Thank you Reebok. Where would we be without your lessons in telling us what is appropriate in the PC world? While many view that infamous line as one of a dinosaur (in hindsight it is a dramatic improvement over other locker room talk) I’m sure many of you have encountered women (and men) who warmly welcome comments about a new haircut, attire or shoes. Many of you haven’t seen those people march right into the HR department to lodge a formal complaint. One would imagine if Brad Pitt or George Clooney had said it then the press would spin it another way. Where was Reebok when Hillary Clinton joked about wanting to watch a replay of Lenny Kravitz’s wardrobe malfunction that exposed his Prince Albert? Surely an opportunity to protest against the brazen sexism against men.
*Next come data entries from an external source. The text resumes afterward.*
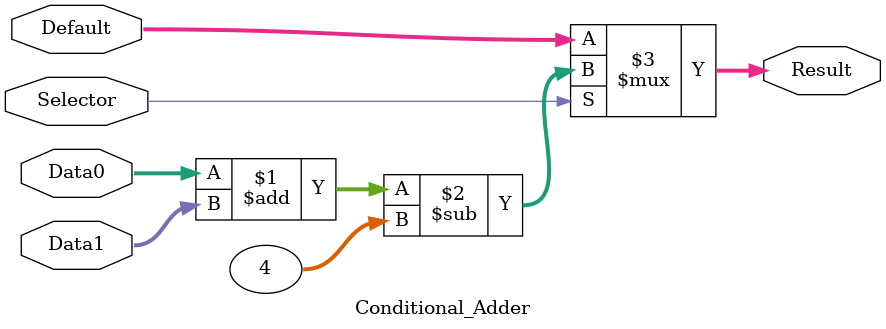
<source format=v>
/******************************************************************
* Description
*	This is a  an adder that can be parameterized in its bit-width.
*	1.0
* Author:
*	Dr. José Luis Pizano Escalante
* email:
*	luispizano@iteso.mx
* Date:
*	16/08/2021
******************************************************************/

module Conditional_Adder
#
(
	parameter NBits=32
)
(
	output [NBits-1:0] Result,
	input Selector,
	input [NBits-1:0] Data0,
	input [NBits-1:0] Data1,
	input [NBits-1:0] Default
	
	
);

assign Result = (Selector) ? Data0 + Data1 - 4: Default;


endmodule
</source>
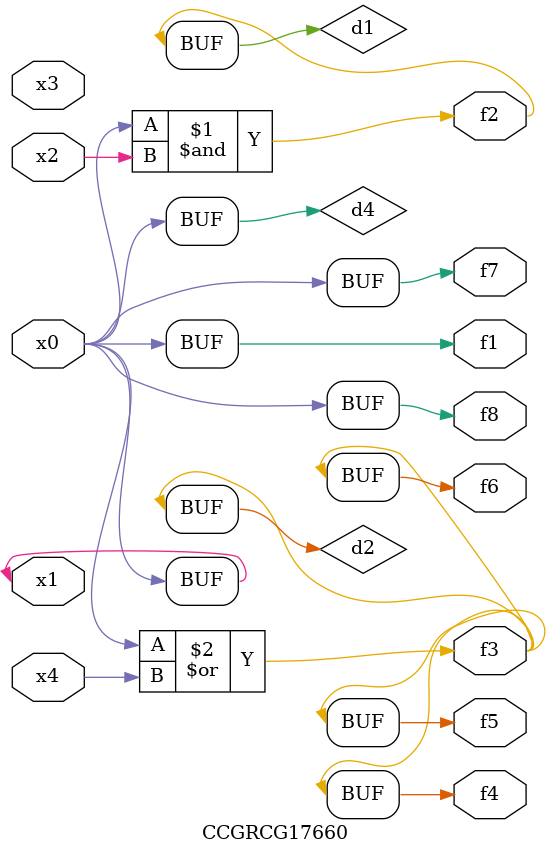
<source format=v>
module CCGRCG17660(
	input x0, x1, x2, x3, x4,
	output f1, f2, f3, f4, f5, f6, f7, f8
);

	wire d1, d2, d3, d4;

	and (d1, x0, x2);
	or (d2, x0, x4);
	nand (d3, x0, x2);
	buf (d4, x0, x1);
	assign f1 = d4;
	assign f2 = d1;
	assign f3 = d2;
	assign f4 = d2;
	assign f5 = d2;
	assign f6 = d2;
	assign f7 = d4;
	assign f8 = d4;
endmodule

</source>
However what is it with corporates that feel they have a need to enforce views on same-sex marriage, LGBT, sexism, climate abatement or religion? I don’t fly Qantas because it’s CEO pushes the agenda on passengers and staff, I don’t drink Starbucks because of its religious beliefs and I don’t need Unilever to preach it’s diversity. All I’m after is the product that serves the need. Not wrapped in political point scoring
In Reebok’s case the Institute for Global Labor & Human Rights made allegations in the past that the sportswear company was exploiting workers (80% female) in El Salvador. The company has denied the allegations after a thorough investigation.
In any event, should Reebok make huge profits on the back of these remarks to the French First Lady will the product planners secretly pray for the next “gaffe” to help the brand’s performance? In a round about way Reebok is exploiting a supposed defence of women’s rights to boost its bottom line. Perhaps it should donate every cent earned from the campaign on awareness? Or maybe upping the pay of its factory workers? Then people could remark about its corporate responsibility was “in such good shape” That would be beautiful.